Seal tracks SCARs from initiation through closure with defined response windows. When a supplier misses a deadline, the system escalates. To the supplier relationship owner, to quality management, to procurement. The escalation isn't a report someone runs quarterly. It's a notification that fires the day the deadline passes.
More importantly, the system connects SCARs to the supplier's broader performance. A supplier with three open SCARs, declining inspection pass rates, and two unresolved audit observations isn't just late on paperwork. They're a risk to your supply chain. That picture should be visible to everyone making decisions about that supplier, from the incoming inspector to the VP of Quality.
The scorecard that writes itself
Supplier scorecards are powerful in theory and usually outdated in practice. Someone assembles them quarterly from multiple sources, populates a spreadsheet, distributes a PDF. By the time the management review discusses it, the data is weeks old.

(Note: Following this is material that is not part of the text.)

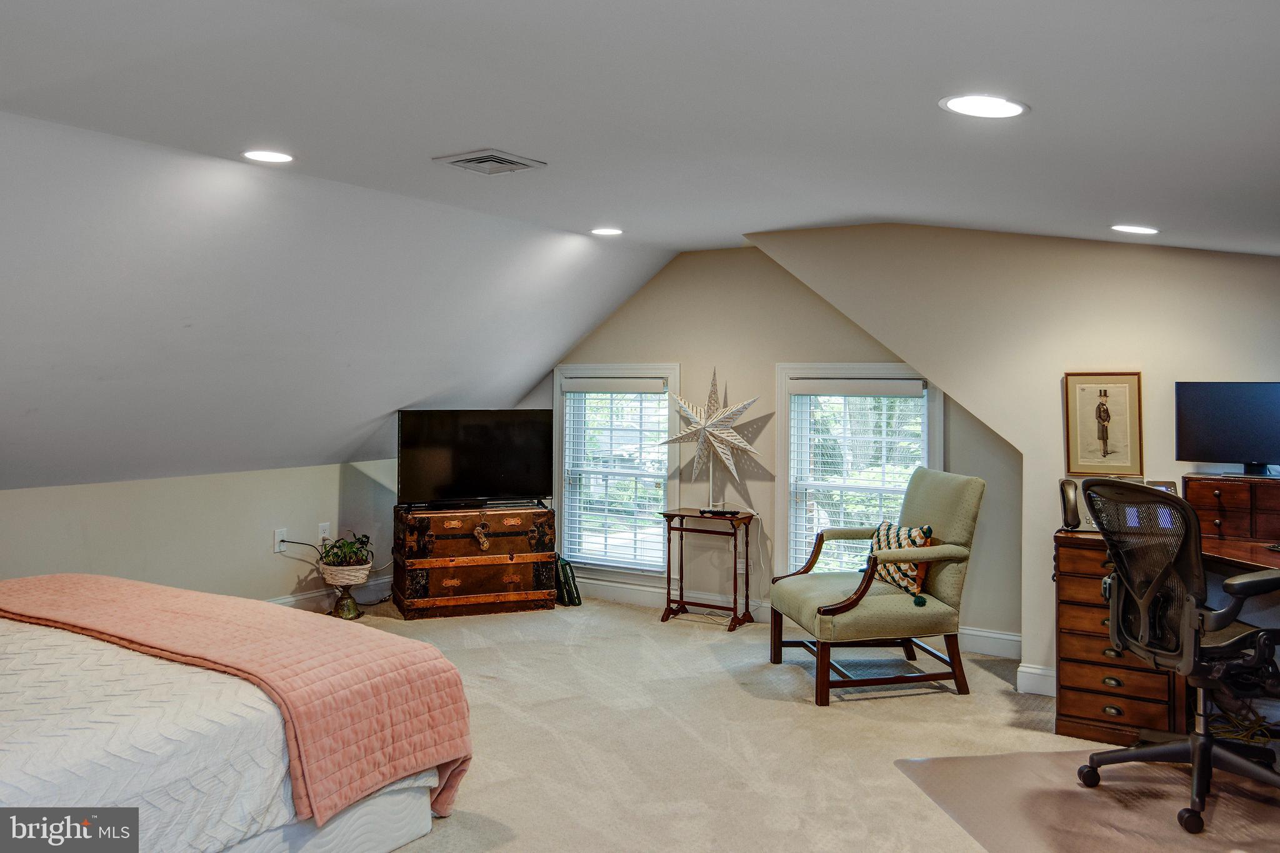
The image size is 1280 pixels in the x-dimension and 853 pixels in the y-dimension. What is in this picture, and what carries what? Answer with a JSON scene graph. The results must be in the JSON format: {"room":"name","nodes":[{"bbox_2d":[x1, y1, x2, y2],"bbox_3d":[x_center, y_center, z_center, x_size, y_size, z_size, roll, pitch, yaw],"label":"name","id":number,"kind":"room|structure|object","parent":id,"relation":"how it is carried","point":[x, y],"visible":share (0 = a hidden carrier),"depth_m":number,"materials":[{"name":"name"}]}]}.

Seal computes scorecards continuously from actual transaction data. On-time delivery rate from receiving records. Incoming inspection pass rate from test results. SCAR response time from corrective action records. Audit findings from audit reports. Every metric is current because it's computed from the same platform where the events are recorded.
This changes how you manage the supplier relationship. Instead of discovering problems during quarterly review, you see them forming in real time. The conversation with a declining supplier happens after the third rejection, not after the twelfth. The decision to qualify an alternate source happens while you still have time, not during a crisis.